In the midst of the camaraderie, realizing what the Panthers had gone through was a chilling reminder for the Mavericks that mass shootings can happen at any time, anywhere.
Blenden told the Dispatch that the Monday after the shooting, his own school received a threat.
“It’s scary to know somebody could be out there, planning something or having those thoughts,” he said. “All you can do is trust in your school.”
Johnston echoed his sentiments.
“It’s scary to think it could happen to us, or to the school next to us,” he said.
For other Mavericks, it fueled a desire for change.
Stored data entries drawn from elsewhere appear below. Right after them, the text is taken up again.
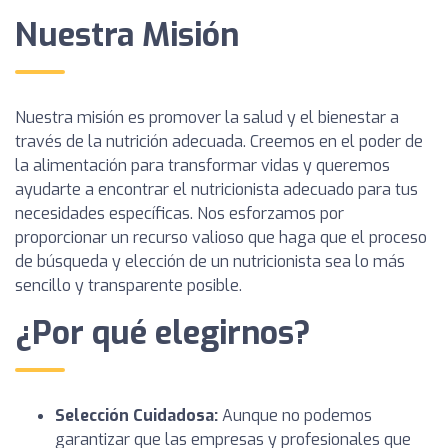
Nuestra Misión
Nuestra misión es promover la salud y el bienestar a
través de la nutrición adecuada. Creemos en el poder de
la alimentación para transformar vidas y queremos
ayudarte a encontrar el nutricionista adecuado para tus
necesidades específicas. Nos esforzamos por
proporcionar un recurso valioso que haga que el proceso
de búsqueda y elección de un nutricionista sea lo más
sencillo y transparente posible.
¿Por qué elegirnos?
Selección Cuidadosa:
Aunque no podemos
garantizar que las empresas y profesionales que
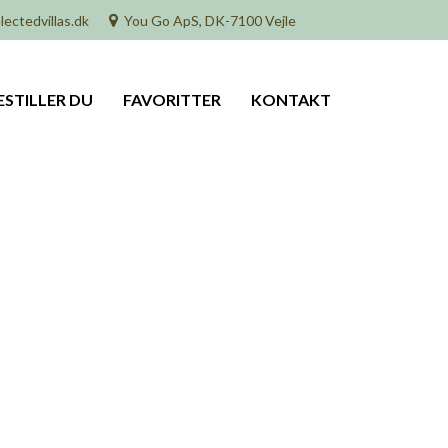
lectedvillas.dk
You Go ApS, DK-7100 Vejle
ESTILLER DU
FAVORITTER
KONTAKT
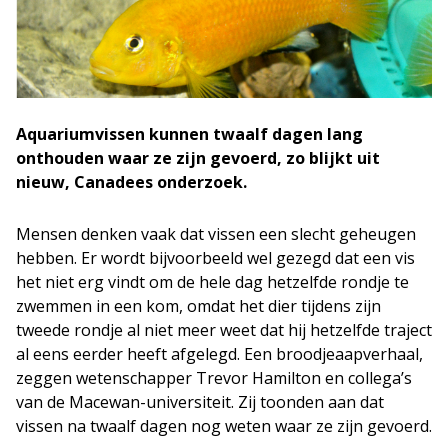
Aquariumvissen kunnen twaalf dagen lang
onthouden waar ze zijn gevoerd, zo blijkt uit
nieuw, Canadees onderzoek.
Mensen denken vaak dat vissen een slecht geheugen
hebben. Er wordt bijvoorbeeld wel gezegd dat een vis
het niet erg vindt om de hele dag hetzelfde rondje te
zwemmen in een kom, omdat het dier tijdens zijn
tweede rondje al niet meer weet dat hij hetzelfde traject
al eens eerder heeft afgelegd. Een broodjeaapverhaal,
zeggen wetenschapper Trevor Hamilton en collega’s
van de Macewan-universiteit. Zij toonden aan dat
vissen na twaalf dagen nog weten waar ze zijn gevoerd.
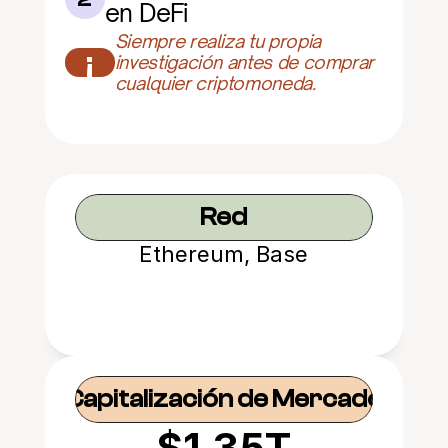
en DeFi
Siempre realiza tu propia 
¡
investigación antes de comprar 
cualquier criptomoneda.
Red
Ethereum, Base
Capitalización de Mercado
$1.35T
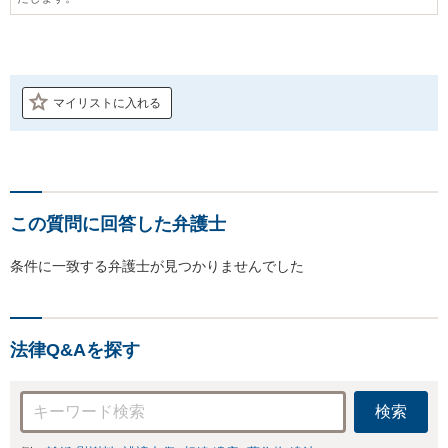
マイリストに入れる
この質問に回答した弁護士
条件に一致する弁護士が見つかりませんでした
法律Q&Aを探す
検索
“There’s always that question of ‘what if’ and it’s become scary because there are so many shootings now,” said Ike Prengle, a 14-year-old from Topeka. “I hope something can be done because it shouldn’t be happening. We have to stop it somehow.”
Moore, a Canadian, couldn’t agree more.
He thinks the prevalence of guns in the United States presents a problem, but he understands the weapon’s importance to Americans because of the second amendment.
“I think no matter how you feel about the second amendment, everyone agrees something needs to be done, whether it’s background checks or better security at schools or banning assault weapons,” he said. “It ripped my heart out to know the parents we saw in the stands had to worry about whether their kids were even alive at school that day. No teenager should lose a life, so there absolutely needs to be a dialogue to make change happen.”
As for ice hockey, the season is now over for the Mavericks.
The team lost in the semifinals at the Blue Note Cup in St. Louis last weekend.
Now, they’re just focused on stepping up their game next year.
“It was a good season,” Moore said. “I wish we could have went to the finals, but it wasn’t in the cards.”